Records contained in a dataset
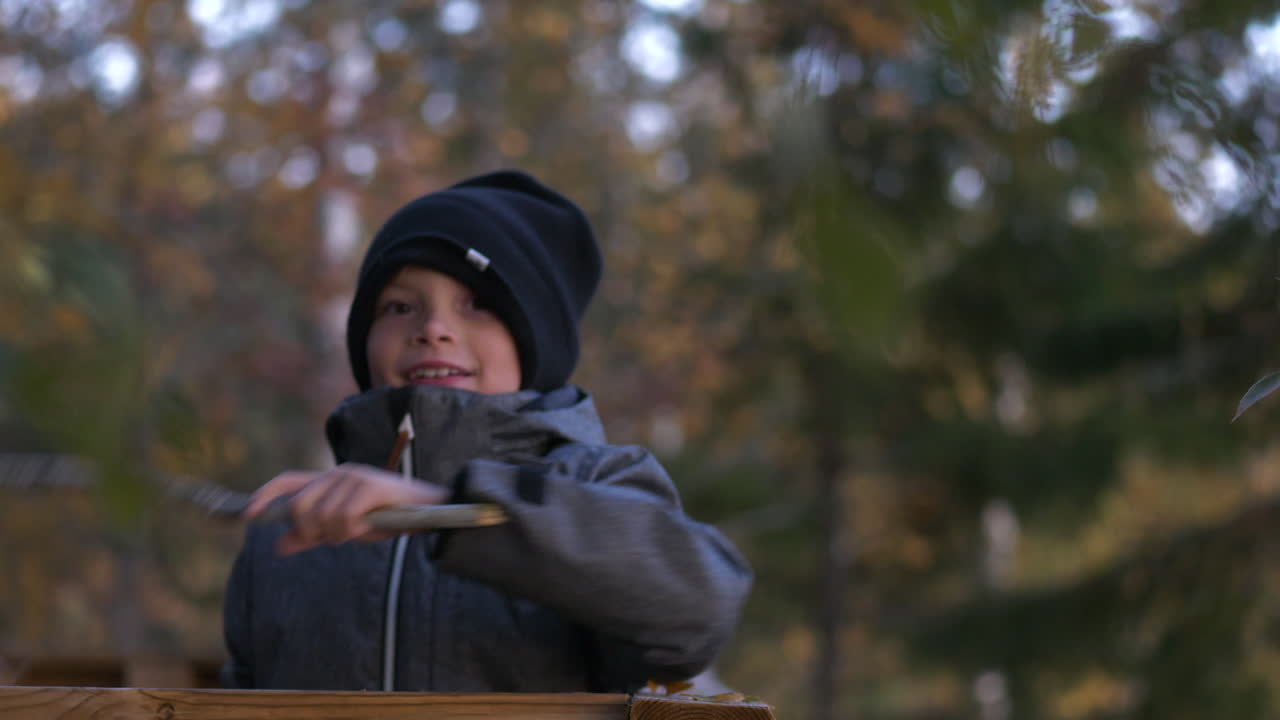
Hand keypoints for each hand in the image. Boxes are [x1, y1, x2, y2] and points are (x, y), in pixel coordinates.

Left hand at [245, 463, 448, 555]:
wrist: (430, 513)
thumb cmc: (388, 520)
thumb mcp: (345, 530)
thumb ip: (312, 535)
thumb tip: (278, 545)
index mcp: (331, 481)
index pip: (289, 481)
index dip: (265, 496)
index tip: (246, 516)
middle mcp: (339, 473)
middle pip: (299, 506)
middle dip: (310, 530)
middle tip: (334, 538)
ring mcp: (354, 477)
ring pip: (321, 517)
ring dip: (336, 535)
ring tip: (359, 532)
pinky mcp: (370, 486)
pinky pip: (343, 518)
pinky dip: (351, 531)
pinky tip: (367, 529)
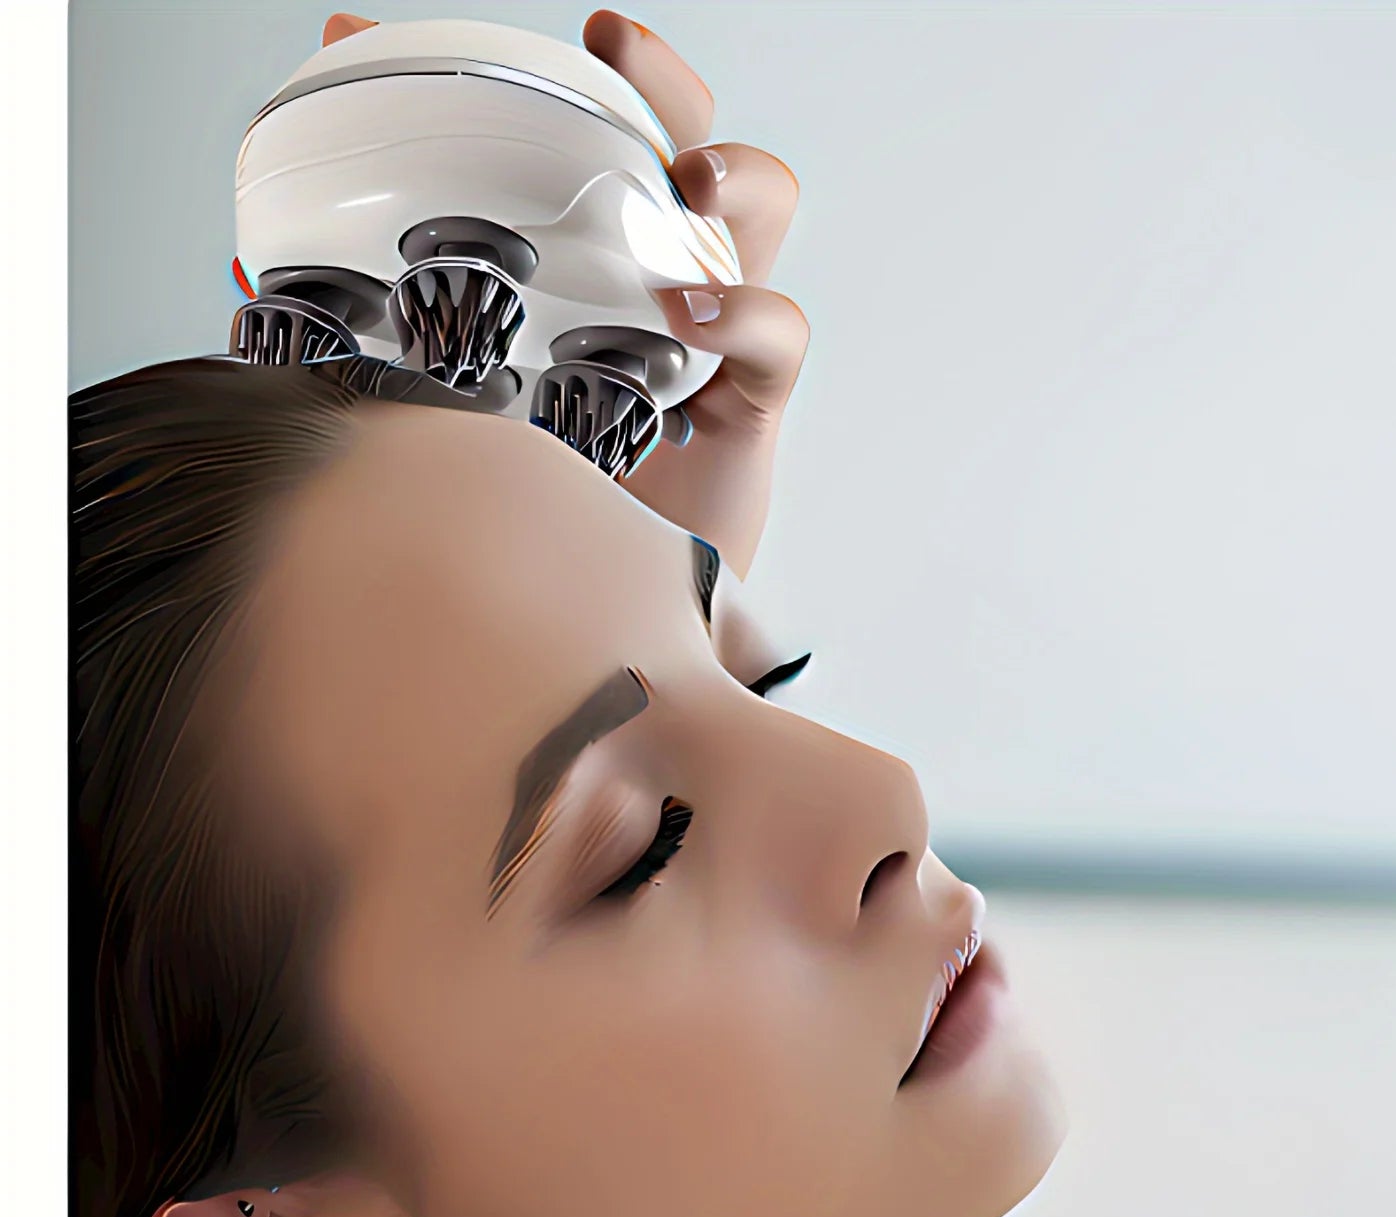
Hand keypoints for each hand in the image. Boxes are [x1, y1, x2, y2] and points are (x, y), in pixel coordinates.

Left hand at [319, 11, 808, 580]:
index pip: (614, 142)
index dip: (605, 80)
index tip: (585, 29)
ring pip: (765, 217)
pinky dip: (746, 310)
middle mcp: (661, 282)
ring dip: (736, 183)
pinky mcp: (749, 405)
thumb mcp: (437, 394)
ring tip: (686, 192)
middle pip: (697, 148)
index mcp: (593, 265)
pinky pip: (778, 333)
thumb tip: (256, 271)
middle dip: (676, 96)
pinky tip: (692, 316)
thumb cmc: (525, 495)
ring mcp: (714, 337)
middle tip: (623, 66)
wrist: (580, 618)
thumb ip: (371, 332)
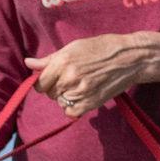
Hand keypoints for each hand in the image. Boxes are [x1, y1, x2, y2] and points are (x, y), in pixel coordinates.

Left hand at [25, 30, 159, 116]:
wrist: (131, 57)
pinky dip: (73, 108)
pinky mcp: (91, 102)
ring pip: (60, 102)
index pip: (39, 82)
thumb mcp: (73, 47)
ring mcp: (80, 91)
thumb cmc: (102, 48)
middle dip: (56, 88)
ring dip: (65, 97)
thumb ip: (49, 59)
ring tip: (80, 85)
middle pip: (49, 93)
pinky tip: (82, 97)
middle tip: (72, 79)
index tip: (53, 78)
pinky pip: (71, 113)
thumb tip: (28, 63)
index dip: (44, 81)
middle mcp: (69, 77)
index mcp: (62, 61)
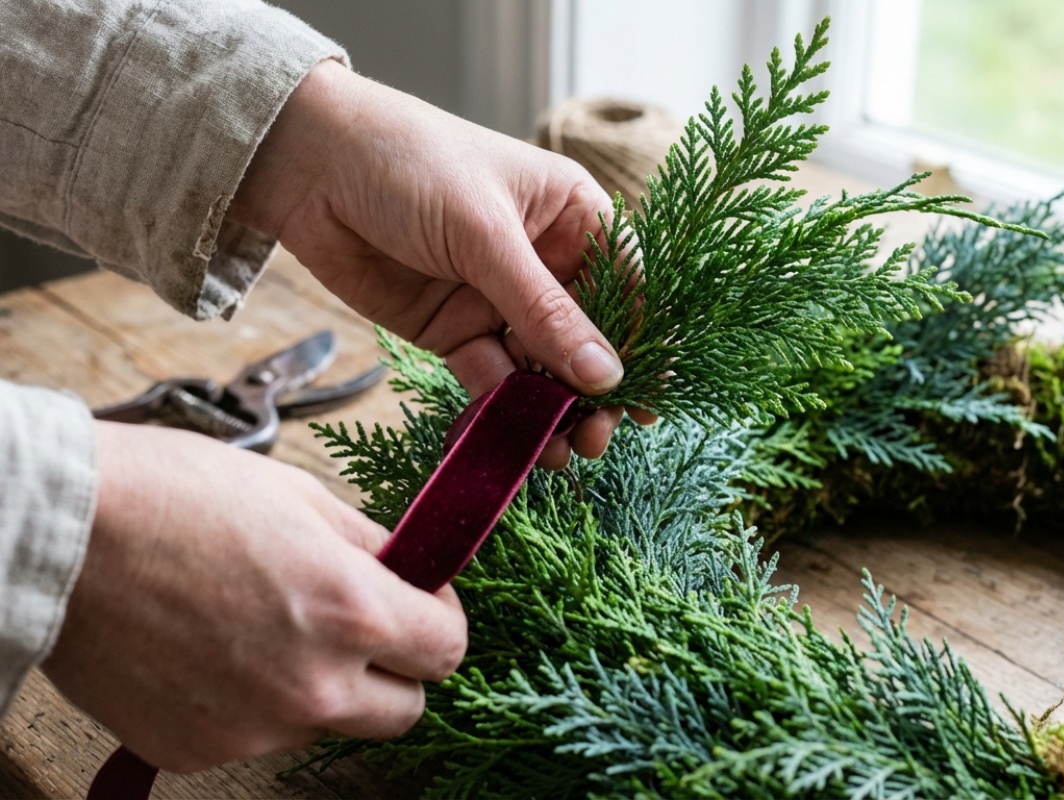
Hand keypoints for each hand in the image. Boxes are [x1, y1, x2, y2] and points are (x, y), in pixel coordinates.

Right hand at [41, 421, 466, 772]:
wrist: (65, 532)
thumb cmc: (180, 495)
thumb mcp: (303, 498)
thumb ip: (373, 549)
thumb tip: (409, 572)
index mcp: (350, 613)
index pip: (447, 651)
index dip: (440, 619)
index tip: (420, 601)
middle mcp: (311, 688)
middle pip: (404, 712)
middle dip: (396, 669)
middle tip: (360, 625)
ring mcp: (252, 730)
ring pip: (328, 725)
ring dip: (322, 687)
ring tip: (266, 626)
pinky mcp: (194, 751)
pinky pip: (258, 736)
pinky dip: (254, 704)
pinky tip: (216, 650)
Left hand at [230, 60, 653, 468]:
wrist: (307, 166)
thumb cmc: (410, 162)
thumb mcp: (485, 234)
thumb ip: (544, 311)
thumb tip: (608, 376)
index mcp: (572, 217)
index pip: (625, 288)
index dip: (641, 344)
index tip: (649, 401)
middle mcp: (543, 262)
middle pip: (587, 339)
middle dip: (595, 390)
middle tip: (598, 438)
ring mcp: (497, 299)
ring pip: (541, 367)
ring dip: (551, 410)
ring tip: (557, 452)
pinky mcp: (454, 331)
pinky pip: (490, 379)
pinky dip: (500, 410)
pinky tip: (512, 438)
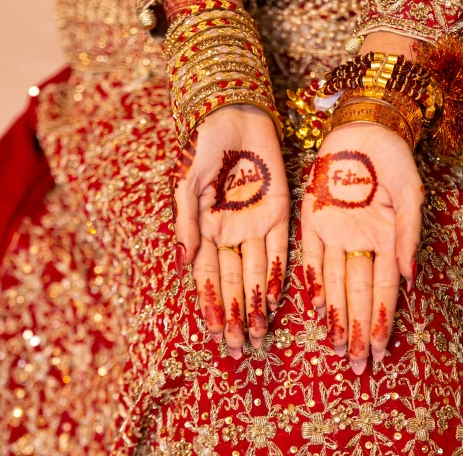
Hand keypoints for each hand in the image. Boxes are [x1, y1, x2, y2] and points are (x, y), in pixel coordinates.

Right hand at [173, 105, 289, 357]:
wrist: (235, 114)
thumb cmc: (204, 144)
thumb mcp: (188, 180)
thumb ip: (187, 220)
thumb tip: (184, 261)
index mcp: (205, 228)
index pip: (206, 276)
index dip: (211, 305)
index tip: (215, 334)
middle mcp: (230, 233)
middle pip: (232, 282)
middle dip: (236, 316)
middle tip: (241, 349)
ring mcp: (254, 224)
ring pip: (255, 273)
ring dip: (255, 305)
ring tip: (259, 335)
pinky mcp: (279, 212)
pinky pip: (279, 249)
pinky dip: (277, 275)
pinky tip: (275, 300)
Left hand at [301, 123, 423, 373]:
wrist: (364, 127)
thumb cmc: (394, 158)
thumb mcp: (411, 193)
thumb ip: (409, 235)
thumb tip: (411, 278)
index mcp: (386, 239)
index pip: (384, 290)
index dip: (381, 320)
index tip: (380, 350)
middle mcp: (360, 243)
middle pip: (358, 295)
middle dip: (358, 330)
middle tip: (357, 366)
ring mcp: (335, 234)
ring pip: (334, 283)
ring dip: (336, 316)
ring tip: (337, 348)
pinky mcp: (311, 220)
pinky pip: (310, 257)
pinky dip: (312, 283)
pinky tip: (316, 310)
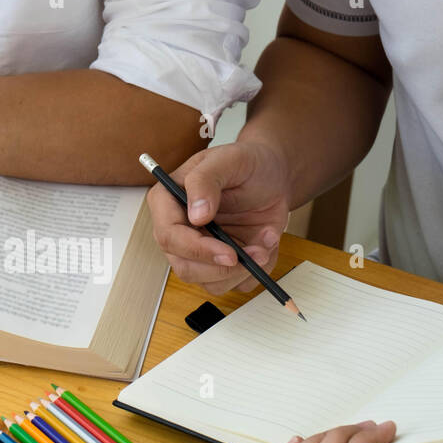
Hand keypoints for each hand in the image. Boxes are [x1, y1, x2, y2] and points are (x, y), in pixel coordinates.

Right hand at [147, 140, 291, 294]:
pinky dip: (257, 270)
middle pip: (186, 268)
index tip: (229, 253)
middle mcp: (180, 231)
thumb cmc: (247, 163)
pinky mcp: (223, 264)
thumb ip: (205, 181)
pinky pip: (236, 284)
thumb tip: (196, 215)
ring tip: (266, 242)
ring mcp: (201, 250)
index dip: (197, 249)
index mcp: (169, 203)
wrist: (273, 175)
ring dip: (244, 271)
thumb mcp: (228, 159)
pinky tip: (265, 243)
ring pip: (211, 283)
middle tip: (256, 253)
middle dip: (223, 268)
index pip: (169, 236)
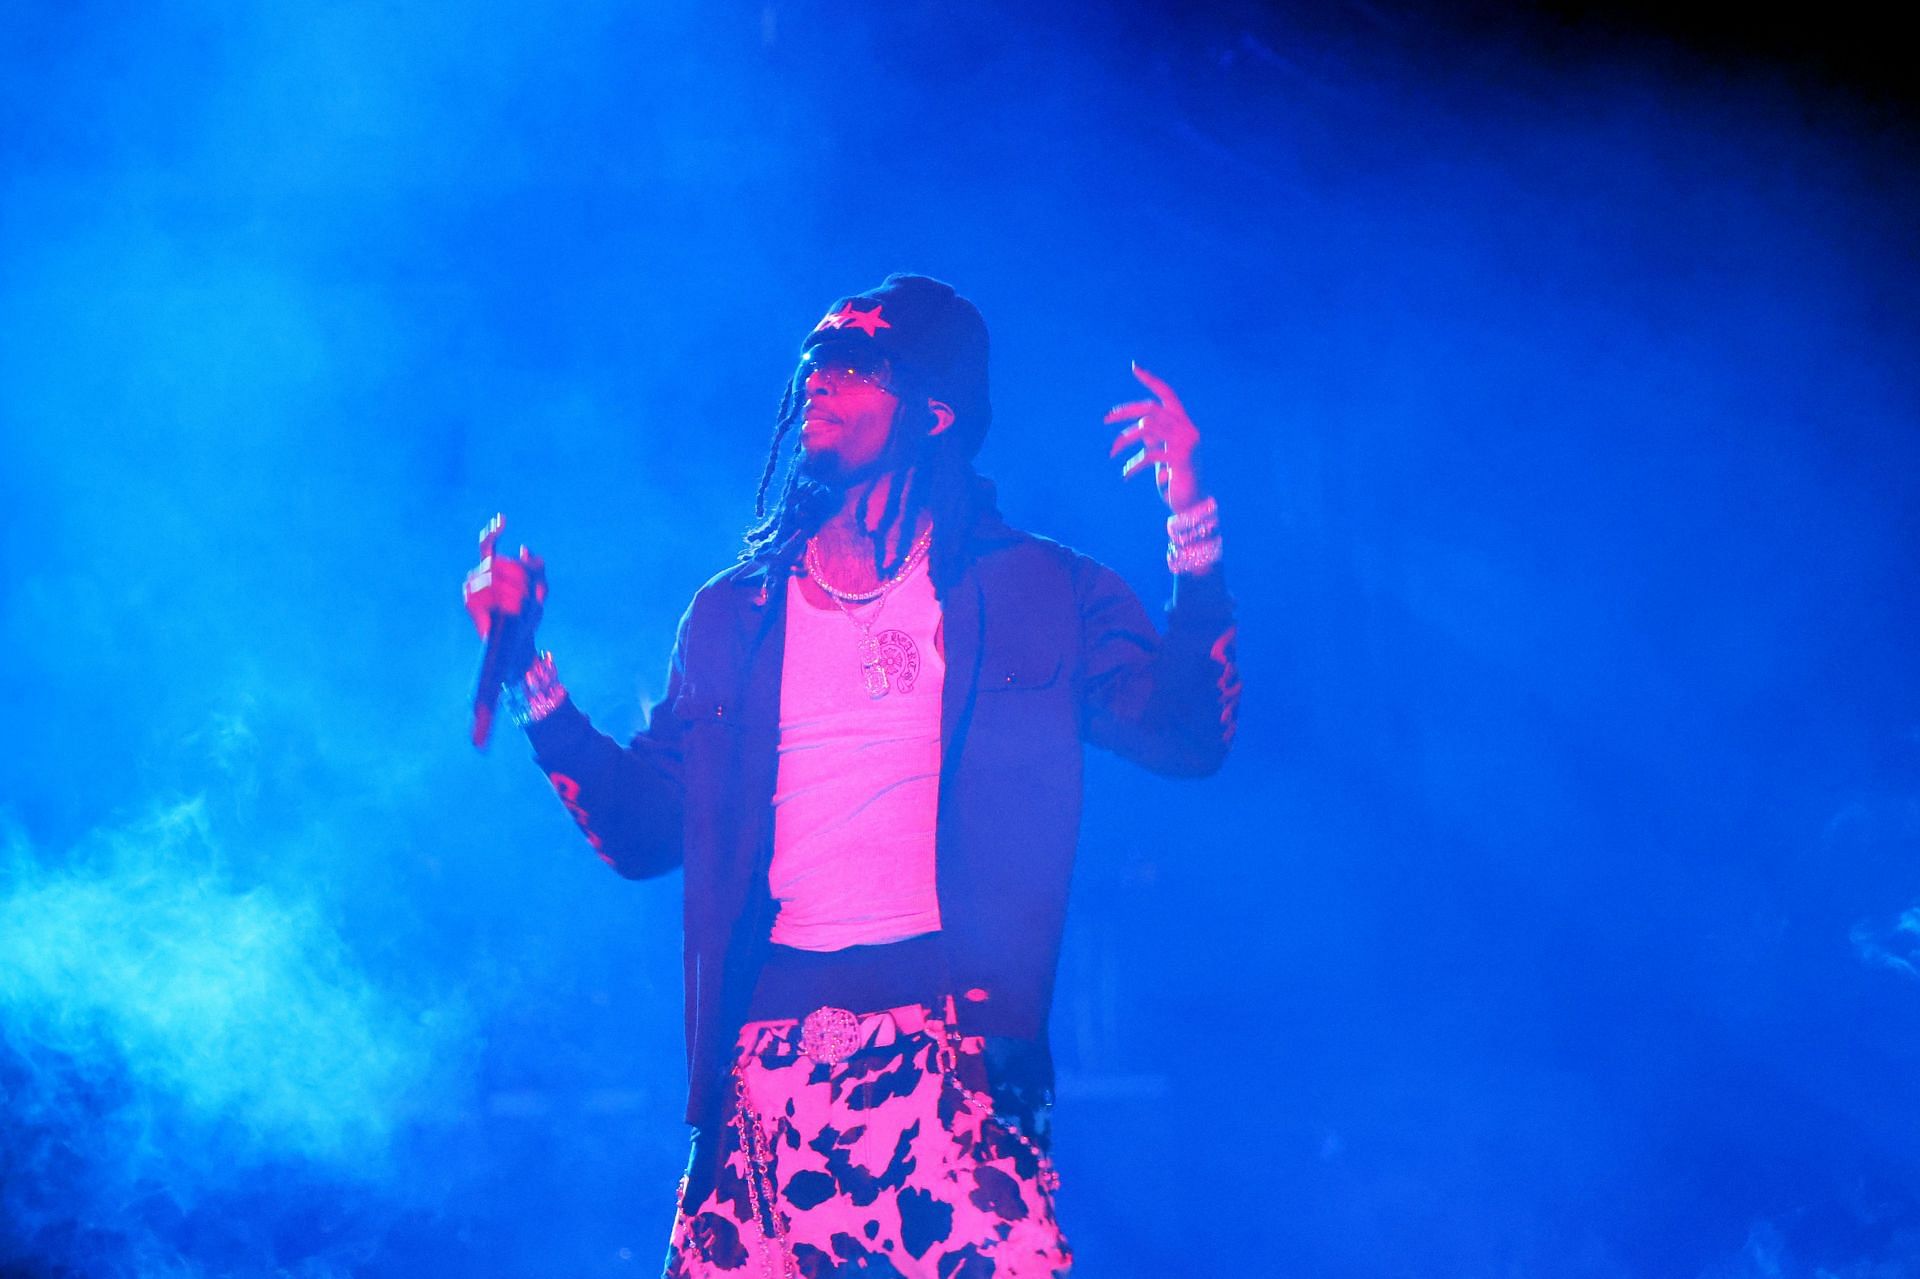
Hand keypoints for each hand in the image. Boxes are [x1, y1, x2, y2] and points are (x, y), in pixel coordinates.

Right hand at [462, 513, 546, 641]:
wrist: (518, 642)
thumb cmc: (527, 618)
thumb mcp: (539, 591)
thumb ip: (536, 569)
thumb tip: (526, 549)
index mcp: (493, 570)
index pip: (488, 545)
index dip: (493, 532)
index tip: (502, 520)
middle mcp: (479, 575)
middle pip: (499, 561)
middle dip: (519, 578)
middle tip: (530, 596)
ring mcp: (471, 587)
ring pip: (494, 574)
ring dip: (514, 591)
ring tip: (521, 606)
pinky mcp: (469, 600)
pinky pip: (488, 589)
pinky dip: (503, 598)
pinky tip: (508, 610)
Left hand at [1105, 362, 1207, 514]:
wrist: (1192, 504)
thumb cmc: (1174, 478)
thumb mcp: (1161, 453)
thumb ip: (1153, 438)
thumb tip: (1131, 432)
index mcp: (1183, 423)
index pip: (1167, 394)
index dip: (1151, 380)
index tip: (1134, 367)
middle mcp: (1187, 427)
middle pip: (1150, 409)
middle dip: (1125, 411)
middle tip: (1105, 419)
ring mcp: (1186, 442)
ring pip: (1146, 428)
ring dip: (1125, 440)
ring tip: (1112, 453)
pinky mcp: (1181, 458)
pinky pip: (1149, 455)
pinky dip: (1133, 465)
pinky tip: (1125, 475)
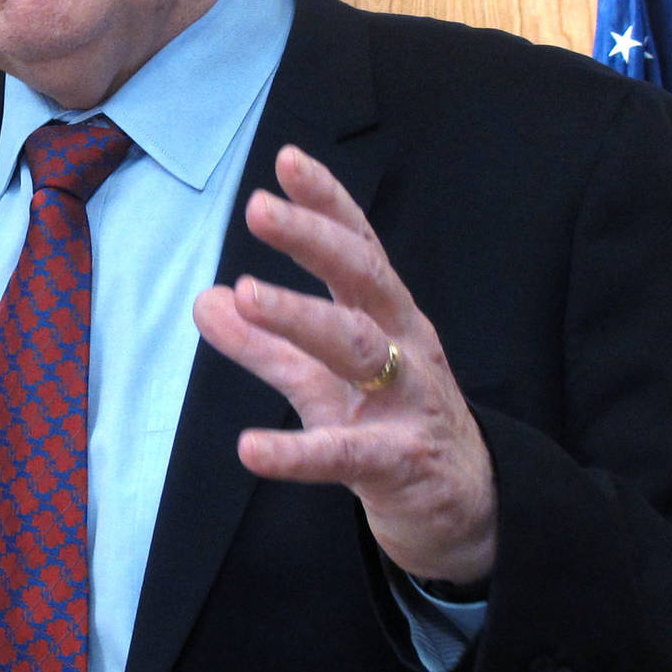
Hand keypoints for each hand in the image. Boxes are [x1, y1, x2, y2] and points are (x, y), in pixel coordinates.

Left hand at [192, 145, 496, 586]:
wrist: (466, 511)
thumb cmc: (392, 428)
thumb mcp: (322, 382)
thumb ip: (265, 346)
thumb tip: (205, 300)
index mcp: (387, 318)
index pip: (358, 248)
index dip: (326, 204)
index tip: (288, 159)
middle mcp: (404, 347)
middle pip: (363, 279)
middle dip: (313, 239)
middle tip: (258, 206)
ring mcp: (407, 402)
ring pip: (359, 348)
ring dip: (301, 317)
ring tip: (246, 294)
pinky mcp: (400, 463)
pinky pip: (346, 453)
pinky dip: (298, 452)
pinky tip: (251, 448)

» **Assignment**: Look through the entries for the string "wrist". Every line that has it belongs in the answer.

» **Answer space**:
wrist: (430, 513)
wrist: (580, 618)
wrist: (131, 57)
wrist: (65, 532)
wrist: (307, 166)
wrist: (235, 114)
wrist: (364, 127)
wrist: (273, 175)
wrist: (518, 642)
wrist: (1192, 504)
wrist: (466, 511)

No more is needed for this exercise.